I'm glad I made you laugh, at least you find me entertaining
I hope I don't ruin the humor... but I completely disagree.
The Mac was not a failure in sales or prestige, but it failed miserably in the late 80's as far as being ahead of the competition in capability.
"How wrong is that statement!!! The Apple Mac was launched in 1984, with Aldus PageMaker in 1985. And the same year the Apple LaserWriter was launched, pushing Apple to the forefront of DTP. Then in 1987 QuarkXpress was launched, and the same year Adobe Illustrator and Aldus Freeland. From this point on all newspapers and magazines used them. And to this day Adobe Illustrator is still at the forefront of illustation, and Quark only lost out to Adobe when Indesign was launched."
This did not put it ahead since other computers could run it's software!
DTP Explaination
I knew some small businesses who used the Mac and some that used the MegaST. The ones who used the MegaST also had a Specre GCR cartridge which ran EVERYTHING. Adobe Illustrator was one thing everyone was talking about that they could run on their ST only at a higher resolution, slightly faster clock speed and larger screen for the ST. Sorry, software in an empty box doesn't get you anyplace.
Music Explaination
Who would want to run the Mac software when there was WAY more ST MIDI stuff available, and a lot for free!
Show me a Mac that could lay down and edit/manipulate Audio track and samples in realtime prior to the mid-1990's.
"It's called expandable, not empty!"
Expandability is a feature, not a great hardware design. An empty AT/ATX case is very expandable but I wouldn't go bragging about it.
A good example of having great hardware AND expansion slots is the A2000. It's best to have some integrated hardware vital to the system WITH expansion available if needed. Would you take out the Amiga co-processors and hardware which makes it Amiga and leave only the 68k and slots of an A2000?! Well that's essentially what the old Mac's were.
Take for example even PC motherboards today, you see that a LOT has been integrated into the motherboards now instead of having separate cards for everything.
Best example: Compare the Apple II with the Atari 800. You'll see what I mean...
The Falcon was a non-starter. Atari failed with it like they did with a lot of things. However, many musicians made use of the audio features not available in the Mac. This was its main purpose with people I knew.

[Dataset entries]
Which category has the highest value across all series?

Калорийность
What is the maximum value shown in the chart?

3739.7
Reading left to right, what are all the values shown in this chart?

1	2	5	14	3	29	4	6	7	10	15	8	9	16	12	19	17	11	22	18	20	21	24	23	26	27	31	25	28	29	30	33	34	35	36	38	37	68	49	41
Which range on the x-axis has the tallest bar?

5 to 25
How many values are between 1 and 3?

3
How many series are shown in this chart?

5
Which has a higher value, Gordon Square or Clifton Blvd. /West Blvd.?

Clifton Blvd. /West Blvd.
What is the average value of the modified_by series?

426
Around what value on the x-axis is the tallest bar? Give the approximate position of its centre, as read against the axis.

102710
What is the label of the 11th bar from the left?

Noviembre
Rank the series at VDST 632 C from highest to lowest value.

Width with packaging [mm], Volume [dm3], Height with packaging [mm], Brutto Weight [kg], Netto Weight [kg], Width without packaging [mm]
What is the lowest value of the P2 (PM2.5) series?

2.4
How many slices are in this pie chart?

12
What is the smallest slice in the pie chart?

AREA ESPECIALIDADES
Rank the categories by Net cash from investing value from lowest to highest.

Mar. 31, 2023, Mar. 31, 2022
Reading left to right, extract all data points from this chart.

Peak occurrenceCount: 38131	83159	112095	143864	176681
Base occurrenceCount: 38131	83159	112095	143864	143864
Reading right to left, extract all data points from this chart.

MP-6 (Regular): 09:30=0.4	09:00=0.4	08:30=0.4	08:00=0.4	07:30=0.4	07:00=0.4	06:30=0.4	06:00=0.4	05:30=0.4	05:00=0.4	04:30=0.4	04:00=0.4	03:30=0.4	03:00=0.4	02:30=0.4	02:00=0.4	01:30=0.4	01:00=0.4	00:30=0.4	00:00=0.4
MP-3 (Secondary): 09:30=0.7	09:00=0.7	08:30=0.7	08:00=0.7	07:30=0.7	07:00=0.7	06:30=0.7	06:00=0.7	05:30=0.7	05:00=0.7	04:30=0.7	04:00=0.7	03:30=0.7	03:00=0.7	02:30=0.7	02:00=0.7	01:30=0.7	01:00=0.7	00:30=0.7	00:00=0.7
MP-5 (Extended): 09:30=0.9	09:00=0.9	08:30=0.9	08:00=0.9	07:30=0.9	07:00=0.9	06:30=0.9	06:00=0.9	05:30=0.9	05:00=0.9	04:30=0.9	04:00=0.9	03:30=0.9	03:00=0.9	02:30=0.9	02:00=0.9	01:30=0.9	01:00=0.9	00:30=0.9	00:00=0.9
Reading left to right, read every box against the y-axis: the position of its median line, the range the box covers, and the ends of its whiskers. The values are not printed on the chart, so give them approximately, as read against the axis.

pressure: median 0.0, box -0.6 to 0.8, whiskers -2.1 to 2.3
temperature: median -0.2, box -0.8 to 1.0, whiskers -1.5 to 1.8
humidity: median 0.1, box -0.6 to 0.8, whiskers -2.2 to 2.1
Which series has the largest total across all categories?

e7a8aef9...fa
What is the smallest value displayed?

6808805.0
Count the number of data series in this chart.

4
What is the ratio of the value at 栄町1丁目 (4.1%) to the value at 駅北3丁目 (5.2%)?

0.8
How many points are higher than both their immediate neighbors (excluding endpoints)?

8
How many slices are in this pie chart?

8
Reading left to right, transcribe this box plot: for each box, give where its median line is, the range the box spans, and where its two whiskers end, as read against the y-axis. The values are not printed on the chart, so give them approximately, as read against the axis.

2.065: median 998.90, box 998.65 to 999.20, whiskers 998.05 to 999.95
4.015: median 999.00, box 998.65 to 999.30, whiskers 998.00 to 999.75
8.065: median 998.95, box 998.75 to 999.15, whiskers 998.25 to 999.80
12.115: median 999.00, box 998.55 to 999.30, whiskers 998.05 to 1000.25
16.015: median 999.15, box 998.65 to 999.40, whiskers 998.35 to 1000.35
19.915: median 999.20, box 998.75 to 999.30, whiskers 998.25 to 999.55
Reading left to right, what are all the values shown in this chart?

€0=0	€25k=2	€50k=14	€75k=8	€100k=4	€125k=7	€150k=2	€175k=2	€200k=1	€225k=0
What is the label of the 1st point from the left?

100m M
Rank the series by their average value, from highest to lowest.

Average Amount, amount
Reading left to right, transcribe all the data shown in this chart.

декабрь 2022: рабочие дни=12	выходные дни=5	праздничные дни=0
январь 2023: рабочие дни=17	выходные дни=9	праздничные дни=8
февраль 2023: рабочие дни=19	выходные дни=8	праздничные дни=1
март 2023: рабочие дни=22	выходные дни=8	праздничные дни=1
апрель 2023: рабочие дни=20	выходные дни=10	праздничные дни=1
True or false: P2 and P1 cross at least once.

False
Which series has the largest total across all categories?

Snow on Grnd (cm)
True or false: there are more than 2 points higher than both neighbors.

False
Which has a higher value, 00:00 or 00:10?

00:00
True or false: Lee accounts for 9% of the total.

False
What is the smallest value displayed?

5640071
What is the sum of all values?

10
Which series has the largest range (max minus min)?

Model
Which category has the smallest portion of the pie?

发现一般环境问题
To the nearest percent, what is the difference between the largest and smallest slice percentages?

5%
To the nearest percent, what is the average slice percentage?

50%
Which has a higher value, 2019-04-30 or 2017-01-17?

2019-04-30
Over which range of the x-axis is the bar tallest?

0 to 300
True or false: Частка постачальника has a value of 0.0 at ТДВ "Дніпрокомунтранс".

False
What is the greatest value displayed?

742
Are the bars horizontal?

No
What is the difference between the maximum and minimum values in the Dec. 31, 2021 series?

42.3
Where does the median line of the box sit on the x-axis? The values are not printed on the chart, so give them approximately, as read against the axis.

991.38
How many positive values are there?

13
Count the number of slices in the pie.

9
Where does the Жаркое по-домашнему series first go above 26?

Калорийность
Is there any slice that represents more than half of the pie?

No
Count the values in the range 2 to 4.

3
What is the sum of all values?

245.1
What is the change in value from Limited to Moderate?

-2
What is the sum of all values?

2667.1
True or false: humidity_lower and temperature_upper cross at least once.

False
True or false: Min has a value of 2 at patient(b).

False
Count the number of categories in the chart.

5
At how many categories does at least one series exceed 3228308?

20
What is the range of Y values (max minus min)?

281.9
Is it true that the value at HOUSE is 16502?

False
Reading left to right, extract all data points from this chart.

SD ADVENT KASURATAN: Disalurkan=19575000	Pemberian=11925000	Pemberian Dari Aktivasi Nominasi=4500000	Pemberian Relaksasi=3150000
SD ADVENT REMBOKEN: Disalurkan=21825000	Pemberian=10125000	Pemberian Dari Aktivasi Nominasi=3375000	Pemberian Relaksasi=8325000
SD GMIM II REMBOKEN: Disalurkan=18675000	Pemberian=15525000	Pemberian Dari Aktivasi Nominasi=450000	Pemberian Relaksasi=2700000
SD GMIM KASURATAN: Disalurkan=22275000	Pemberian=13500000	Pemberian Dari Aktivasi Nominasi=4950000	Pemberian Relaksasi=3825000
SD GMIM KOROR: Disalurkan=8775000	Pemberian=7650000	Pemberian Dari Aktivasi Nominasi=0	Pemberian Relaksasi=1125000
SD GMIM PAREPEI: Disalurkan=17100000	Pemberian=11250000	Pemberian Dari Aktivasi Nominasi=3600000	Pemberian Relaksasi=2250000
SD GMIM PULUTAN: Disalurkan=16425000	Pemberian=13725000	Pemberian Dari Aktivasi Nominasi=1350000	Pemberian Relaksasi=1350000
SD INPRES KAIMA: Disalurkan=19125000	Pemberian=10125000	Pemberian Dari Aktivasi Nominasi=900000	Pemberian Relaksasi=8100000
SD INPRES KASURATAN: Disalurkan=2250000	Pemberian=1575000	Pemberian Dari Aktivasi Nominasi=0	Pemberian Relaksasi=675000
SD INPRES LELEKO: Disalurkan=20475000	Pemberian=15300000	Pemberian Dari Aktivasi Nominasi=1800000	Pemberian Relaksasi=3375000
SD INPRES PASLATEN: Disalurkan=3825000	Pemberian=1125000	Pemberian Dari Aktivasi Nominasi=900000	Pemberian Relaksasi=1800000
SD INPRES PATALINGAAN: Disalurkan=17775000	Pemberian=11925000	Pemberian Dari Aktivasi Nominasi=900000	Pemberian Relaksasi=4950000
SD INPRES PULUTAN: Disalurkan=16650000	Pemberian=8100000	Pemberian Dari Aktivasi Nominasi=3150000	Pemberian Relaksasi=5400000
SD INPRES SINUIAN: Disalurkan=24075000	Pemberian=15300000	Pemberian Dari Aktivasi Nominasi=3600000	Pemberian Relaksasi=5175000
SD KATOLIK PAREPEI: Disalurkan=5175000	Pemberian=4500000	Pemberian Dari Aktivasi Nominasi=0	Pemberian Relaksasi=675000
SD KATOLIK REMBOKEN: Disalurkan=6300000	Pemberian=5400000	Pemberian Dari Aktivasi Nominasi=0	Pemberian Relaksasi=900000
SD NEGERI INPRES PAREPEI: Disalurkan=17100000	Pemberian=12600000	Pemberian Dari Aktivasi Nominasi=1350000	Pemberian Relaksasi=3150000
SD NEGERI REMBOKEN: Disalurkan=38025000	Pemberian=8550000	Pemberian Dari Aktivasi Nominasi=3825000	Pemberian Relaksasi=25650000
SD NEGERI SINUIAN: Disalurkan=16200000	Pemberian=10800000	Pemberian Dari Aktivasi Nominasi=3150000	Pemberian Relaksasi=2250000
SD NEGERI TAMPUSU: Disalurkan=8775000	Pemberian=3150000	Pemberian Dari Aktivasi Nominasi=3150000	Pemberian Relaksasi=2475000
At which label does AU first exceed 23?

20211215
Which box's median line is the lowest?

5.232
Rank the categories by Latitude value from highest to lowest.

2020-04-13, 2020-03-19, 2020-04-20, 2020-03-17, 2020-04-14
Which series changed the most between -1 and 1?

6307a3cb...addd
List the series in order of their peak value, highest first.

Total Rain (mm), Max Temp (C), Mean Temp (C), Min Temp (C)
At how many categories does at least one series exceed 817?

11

> WHAT YOU NEED TO DO:
a. List every software program named inside the quoted statement in the post about the Mac and the Atari ST.
b. Pick up the post about the Mac and the Atari ST after its last sentence and continue writing it.
These data come from a different source than the text.

> RESPONSES PER TASK:
a. Aldus PageMaker, QuarkXpress, Adobe Illustrator, Aldus Freeland, Indesign

b.
Actually, I just thought about it... and I think I come at these debates all wrong. I don't come at them with a "theoretical analysis" of what has happened, I come at them from the point of view of, "What have I actually seen or done".
Since I worked for "The Federated Group" as a teenager, we had Mac's, PC's and Atari's and worked with all three in the late 80's. Trying to use those tiny Mac screens or clumsy PC's to do layouts for out ads and store signs and specials on those slow printers was frustrating. In comparison, we could run the same Mac software if we had to on larger screened, faster computers. We ran Mac software FASTER than our Mac's did!
Then as a Music major in college, I could have bought a Mac for music. The Mac and ST software were one in the same to me since I could run Mac software, but the Mac was WAY more expensive and when the Falcon was released, it lacked the hardware to lay down audio tracks.
At video game/video production companies in the early years, the Amigas were just too far ahead of other computers to even have a choice of using anything else.
This brings us up to the mid-90's. Macintosh finally got a version of Cubase Audio in 1996 I think it was. But by this time, I was out of school. PC's were doing much better as well.
To sum up:
I come from actually "seeing" these computers in action to produce things. And not just 1 ST either, but multiple Macs, Amiga's, PC's etc. I've used them all and found some computers come with the right hardware and some don't. There may have been award winning software written for the Mac, but that didn't make it ruler of the DTP world.